Data for processing>

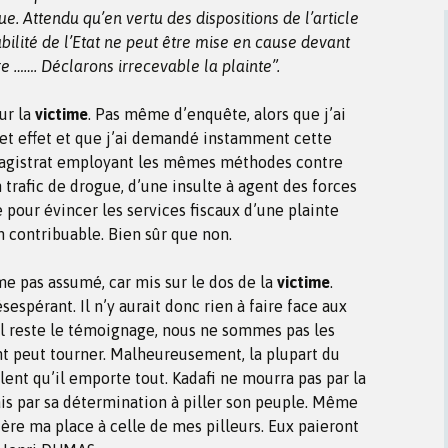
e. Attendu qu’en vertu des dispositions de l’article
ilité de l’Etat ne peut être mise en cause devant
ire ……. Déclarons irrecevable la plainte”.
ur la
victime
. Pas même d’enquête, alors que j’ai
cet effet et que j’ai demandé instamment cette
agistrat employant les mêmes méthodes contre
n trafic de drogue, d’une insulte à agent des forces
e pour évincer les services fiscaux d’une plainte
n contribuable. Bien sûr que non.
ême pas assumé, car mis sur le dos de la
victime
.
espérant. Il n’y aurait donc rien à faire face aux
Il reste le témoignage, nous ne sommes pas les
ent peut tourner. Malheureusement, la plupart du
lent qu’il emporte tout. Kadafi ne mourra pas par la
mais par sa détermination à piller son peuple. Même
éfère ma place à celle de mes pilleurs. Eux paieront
...
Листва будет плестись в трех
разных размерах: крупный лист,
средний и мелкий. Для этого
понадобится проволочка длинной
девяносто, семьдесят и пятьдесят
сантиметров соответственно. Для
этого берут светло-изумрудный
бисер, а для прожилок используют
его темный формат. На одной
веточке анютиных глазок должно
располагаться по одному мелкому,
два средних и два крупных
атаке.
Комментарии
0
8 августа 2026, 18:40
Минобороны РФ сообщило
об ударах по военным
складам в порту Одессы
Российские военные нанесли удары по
...
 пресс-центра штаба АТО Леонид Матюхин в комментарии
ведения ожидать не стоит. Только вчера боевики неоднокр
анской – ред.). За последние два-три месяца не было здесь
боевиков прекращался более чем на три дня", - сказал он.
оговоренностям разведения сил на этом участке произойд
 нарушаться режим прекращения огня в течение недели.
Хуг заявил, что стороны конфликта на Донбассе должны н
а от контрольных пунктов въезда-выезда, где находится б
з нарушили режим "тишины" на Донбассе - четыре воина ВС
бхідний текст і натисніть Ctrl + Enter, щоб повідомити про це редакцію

Exercise description> Reproduce word for word the material above, starting with the line that has "e. Attendu qu’en" and stopping after the line that has "n trafic de".

Answer section>
e. Attendu qu’en vertu des dispositions de l’article
ilité de l’Etat ne peut être mise en cause devant
ire ……. Déclarons irrecevable la plainte”.
ur la
victime
. Pas même d’enquête, alors que j’ai
cet effet et que j’ai demandé instamment cette
agistrat employant les mêmes méthodes contre
n trafic de drogue, d’une insulte à agent des forces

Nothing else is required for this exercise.